As 2014 begins, Mintel’s Consumer Trends Analysts Jennifer Zegler and Stacy Glasgow explained the four trends set to impact the American consumer market, examining the areas of commercial opportunity for brands—and what consumers will be buying into in 2014.
“In 2013, from the arrival of the UK’s royal baby to the passing of former South African President Nelson Mandela, whether to share joy or to remember, the global community has become close-knit. The immediacy provided by technology heightens connections. People use social media and other innovations to eliminate geographic limits. This year, sporting events, including the Sochi 2014 Winter Olympics and the 2014 FIFA World Cup Brazil, will spotlight the host countries. This interest in ‘internationalism’ is already influencing shopping habits; Mintel finds 67% of legal U.S. spirits drinkers are interested in trying alcoholic drinks from other countries including Brazilian cachaca, a sugar-cane-based liquor,” said Jennifer Zegler, consumer trends analyst at Mintel.
“The proliferation of technology makes it possible to instantly search an athlete or country while sporting events also provide an opportunity to create new allegiances. Today, more than half (57%) of professional sports fans say they are loyal to a team that is not near where they live, and long-distance cheering is eased by advancements in technology,” Zegler noted.

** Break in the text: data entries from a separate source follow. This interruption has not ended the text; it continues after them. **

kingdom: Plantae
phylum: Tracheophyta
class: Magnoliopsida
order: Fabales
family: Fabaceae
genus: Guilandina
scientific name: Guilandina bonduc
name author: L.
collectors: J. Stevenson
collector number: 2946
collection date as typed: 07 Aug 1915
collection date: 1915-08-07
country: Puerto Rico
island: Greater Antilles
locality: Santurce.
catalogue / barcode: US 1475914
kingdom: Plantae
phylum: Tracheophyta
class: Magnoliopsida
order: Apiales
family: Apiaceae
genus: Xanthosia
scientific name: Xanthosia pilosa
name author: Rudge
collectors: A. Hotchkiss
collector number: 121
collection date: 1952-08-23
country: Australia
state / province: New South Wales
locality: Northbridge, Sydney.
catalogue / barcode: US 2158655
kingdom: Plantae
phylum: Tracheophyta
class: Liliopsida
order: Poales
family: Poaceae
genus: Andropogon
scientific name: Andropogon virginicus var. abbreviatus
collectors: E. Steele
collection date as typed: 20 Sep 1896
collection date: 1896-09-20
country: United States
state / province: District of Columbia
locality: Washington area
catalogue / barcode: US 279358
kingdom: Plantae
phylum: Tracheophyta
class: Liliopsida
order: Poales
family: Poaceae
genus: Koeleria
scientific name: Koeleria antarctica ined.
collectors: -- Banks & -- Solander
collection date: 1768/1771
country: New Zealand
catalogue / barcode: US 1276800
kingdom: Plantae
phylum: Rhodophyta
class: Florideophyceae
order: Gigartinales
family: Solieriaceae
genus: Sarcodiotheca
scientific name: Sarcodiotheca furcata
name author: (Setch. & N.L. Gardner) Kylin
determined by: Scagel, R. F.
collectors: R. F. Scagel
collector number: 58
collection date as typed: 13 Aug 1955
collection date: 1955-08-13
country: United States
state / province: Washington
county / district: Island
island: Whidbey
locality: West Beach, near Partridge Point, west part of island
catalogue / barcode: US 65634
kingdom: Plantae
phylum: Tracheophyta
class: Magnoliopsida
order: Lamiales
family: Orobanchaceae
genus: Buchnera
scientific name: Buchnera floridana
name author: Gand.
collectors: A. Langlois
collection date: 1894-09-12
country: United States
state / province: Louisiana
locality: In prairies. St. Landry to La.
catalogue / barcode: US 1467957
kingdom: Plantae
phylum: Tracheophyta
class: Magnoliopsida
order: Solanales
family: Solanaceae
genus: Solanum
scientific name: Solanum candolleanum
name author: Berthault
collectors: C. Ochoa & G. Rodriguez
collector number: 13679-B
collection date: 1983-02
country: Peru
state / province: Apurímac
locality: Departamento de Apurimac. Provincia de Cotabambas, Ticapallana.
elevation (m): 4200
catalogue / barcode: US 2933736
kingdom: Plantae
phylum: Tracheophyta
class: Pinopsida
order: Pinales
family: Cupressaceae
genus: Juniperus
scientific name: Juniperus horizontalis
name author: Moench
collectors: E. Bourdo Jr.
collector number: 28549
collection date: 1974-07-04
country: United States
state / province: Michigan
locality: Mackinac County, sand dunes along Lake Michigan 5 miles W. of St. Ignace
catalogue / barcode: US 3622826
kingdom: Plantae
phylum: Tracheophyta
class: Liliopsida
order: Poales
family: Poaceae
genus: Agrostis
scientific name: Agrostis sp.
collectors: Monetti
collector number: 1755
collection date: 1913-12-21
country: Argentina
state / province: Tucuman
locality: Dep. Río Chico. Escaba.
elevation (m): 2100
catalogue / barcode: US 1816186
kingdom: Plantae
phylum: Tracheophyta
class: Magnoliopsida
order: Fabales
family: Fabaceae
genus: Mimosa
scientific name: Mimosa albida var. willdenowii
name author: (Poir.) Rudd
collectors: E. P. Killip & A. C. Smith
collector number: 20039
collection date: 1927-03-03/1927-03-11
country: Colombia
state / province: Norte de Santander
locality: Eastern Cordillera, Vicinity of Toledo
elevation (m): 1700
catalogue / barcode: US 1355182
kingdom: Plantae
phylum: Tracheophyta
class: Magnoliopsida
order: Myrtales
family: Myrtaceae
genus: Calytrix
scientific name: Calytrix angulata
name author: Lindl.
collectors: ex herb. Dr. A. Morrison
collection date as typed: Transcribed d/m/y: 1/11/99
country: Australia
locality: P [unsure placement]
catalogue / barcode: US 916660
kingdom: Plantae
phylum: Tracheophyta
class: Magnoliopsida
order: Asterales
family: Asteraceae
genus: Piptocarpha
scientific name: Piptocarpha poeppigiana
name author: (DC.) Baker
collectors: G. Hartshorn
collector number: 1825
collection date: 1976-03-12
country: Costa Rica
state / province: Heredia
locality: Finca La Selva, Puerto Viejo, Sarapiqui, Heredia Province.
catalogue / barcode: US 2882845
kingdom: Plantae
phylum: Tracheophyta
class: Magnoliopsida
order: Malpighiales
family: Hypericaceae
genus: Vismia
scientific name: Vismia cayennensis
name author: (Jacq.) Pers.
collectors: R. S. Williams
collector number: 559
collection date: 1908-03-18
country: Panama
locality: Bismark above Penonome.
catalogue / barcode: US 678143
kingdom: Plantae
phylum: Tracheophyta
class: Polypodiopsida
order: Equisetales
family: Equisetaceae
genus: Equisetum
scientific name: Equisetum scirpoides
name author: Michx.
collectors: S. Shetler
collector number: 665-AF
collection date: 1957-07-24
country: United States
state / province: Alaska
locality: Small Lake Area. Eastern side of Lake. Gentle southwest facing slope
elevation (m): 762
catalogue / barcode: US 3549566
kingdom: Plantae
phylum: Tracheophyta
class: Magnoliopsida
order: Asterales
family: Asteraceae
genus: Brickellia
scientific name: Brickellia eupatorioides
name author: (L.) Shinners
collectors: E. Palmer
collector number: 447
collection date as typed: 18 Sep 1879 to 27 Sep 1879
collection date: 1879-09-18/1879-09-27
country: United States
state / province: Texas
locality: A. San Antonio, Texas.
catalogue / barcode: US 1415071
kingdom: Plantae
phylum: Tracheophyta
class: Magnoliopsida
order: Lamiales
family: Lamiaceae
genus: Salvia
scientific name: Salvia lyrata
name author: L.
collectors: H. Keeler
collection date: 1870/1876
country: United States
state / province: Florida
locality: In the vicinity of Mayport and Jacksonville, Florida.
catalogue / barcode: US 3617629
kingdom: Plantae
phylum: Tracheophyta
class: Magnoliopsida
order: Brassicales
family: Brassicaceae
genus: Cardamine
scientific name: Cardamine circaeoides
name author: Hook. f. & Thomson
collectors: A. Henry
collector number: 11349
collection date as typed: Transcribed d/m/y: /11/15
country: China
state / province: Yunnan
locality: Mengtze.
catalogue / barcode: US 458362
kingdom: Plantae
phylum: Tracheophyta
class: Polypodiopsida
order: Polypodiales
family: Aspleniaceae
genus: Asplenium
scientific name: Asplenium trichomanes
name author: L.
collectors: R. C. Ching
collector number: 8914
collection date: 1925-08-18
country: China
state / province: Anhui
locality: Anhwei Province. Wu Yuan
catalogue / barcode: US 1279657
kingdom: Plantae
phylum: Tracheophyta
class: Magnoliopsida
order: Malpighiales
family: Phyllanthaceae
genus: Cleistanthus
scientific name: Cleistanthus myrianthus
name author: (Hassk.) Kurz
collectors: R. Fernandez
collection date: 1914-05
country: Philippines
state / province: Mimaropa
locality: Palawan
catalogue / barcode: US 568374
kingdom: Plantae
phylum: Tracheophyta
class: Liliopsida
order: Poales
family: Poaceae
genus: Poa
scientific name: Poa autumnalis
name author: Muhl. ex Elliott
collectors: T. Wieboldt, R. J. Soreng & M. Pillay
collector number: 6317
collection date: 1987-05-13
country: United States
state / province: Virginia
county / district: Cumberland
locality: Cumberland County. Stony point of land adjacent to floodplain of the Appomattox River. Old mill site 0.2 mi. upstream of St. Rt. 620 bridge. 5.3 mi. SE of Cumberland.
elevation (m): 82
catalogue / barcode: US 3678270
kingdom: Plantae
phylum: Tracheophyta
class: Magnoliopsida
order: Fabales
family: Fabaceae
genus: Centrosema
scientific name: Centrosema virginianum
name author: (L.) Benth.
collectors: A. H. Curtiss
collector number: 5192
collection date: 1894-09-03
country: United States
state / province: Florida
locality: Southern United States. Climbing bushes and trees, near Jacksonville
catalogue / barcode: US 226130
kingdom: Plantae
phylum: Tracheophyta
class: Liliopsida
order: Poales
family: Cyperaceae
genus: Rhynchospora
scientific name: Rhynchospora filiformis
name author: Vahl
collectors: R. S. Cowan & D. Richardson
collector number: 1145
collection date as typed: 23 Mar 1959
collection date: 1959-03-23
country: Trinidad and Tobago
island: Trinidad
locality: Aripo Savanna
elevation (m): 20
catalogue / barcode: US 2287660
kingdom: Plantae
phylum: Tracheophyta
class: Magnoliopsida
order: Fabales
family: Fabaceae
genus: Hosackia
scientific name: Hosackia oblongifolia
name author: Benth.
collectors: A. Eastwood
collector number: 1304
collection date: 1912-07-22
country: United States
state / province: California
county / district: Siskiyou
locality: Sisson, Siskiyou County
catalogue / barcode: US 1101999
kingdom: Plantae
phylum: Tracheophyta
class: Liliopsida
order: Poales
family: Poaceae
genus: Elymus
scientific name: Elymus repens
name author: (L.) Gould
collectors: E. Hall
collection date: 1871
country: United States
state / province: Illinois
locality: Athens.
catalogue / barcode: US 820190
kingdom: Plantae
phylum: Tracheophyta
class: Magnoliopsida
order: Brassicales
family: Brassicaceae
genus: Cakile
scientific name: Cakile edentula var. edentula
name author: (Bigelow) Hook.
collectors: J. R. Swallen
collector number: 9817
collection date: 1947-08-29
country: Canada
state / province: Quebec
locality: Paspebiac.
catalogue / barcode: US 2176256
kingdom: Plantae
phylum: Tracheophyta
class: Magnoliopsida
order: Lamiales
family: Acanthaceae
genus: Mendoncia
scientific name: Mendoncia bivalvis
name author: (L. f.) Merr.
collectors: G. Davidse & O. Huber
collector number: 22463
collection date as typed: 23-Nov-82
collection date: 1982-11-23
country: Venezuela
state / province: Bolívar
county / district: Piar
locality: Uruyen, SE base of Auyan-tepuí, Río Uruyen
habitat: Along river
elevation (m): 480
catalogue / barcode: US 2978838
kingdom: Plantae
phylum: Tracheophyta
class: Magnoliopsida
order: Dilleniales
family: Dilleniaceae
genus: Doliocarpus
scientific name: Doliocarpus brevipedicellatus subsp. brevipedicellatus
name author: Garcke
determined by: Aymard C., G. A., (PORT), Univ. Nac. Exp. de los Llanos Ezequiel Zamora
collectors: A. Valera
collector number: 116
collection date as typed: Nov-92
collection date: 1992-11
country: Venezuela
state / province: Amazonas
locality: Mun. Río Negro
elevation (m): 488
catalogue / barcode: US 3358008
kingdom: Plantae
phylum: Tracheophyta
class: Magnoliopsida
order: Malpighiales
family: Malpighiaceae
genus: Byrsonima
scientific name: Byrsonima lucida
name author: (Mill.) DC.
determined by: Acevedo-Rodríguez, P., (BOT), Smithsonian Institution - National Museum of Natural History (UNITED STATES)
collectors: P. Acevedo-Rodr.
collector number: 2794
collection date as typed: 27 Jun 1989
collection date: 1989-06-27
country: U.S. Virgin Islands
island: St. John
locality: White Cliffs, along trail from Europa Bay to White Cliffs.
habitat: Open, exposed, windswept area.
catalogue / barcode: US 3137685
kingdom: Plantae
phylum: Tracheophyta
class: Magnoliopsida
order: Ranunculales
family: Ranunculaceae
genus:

“Smart watches and Google Glass mean people can access apps without so much as touching a smartphone and instant gratification will continue to drive consumers in 2014. There is a perpetuated cycle where consumers want faster solutions, resulting in technology to answers—only to lead to a demand for even faster solutions. In the coming year, wearable and more accessible technology will provide solutions to problems consumers weren’t even aware of having,” said Stacy Glasgow, consumer trends analyst at Mintel.
“Busy Americans are seeking tools to save time; for example, around half (49%) of U.S. consumers who use nutritional food and drinks do so because they are easy to consume on the go. Furthermore, 24% of adult drivers say they would be interested in a car that is capable of driving itself in some circumstances and 40% agree that ‘having a smartphone allows me to multitask while having fun during my leisure time’,” she added.
Drawing the Digital Line
“In reaction to concerns resulting from hyper-connectivity, in 2014 consumers will become exceedingly cognizant of the need to unplug and to reconnect with the physical world. As America sees increased discussion around the value of wearable and ubiquitous technology, we will in tandem see increased discussion around data privacy. As digitalization becomes more pervasive, it will foster a growing culture of impatience, over-sharing, and of privacy concerns—leading to a demand for more balance between living online and ‘real world’ experiences,” said Glasgow.
“The lingering fallout of the NSA scandal means that privacy concerns are paramount for all consumers. Today, 44% of US consumers are concerned that social networking sites display too much information about them; 81% are wary of using their mobile phone as a payment device because they worry about the security of their personal information,” she added.
Investing in Prevention
“Skittish Americans have adopted an ongoing emotional state of ‘prepar-nation,’ in which they are focused on anticipating and preparing for both the major and the minor events that could interrupt their status quo. Most people have not forgotten the 2008 global financial crisis, causing them to be more mindful of the state of their finances. In fact, 72% of U.S. adults claim ‘I don’t like the idea of being in debt.’ Likewise, half of adults say making sure they do not fall behind on bills or other financial commitments is very important to them in the coming year. Indeed, the country’s debt ceiling crisis in October 2013, which caused a 16-day partial government shutdown, reminded Americans of the frailty of the economy,” noted Zegler.
“Moving into 2014, retirement and healthcare remain key concerns, especially for some 59% of adults who are not retired, but say they are worried about how they will live when they get older. Furthermore, 43% of American adults agree that healthcare costs will have a negative impact on their ability to retire. Four in 10 (41%) adults agree the reform is primarily a positive thing for the country, while 48% say the act will increase their health insurance costs,” she added.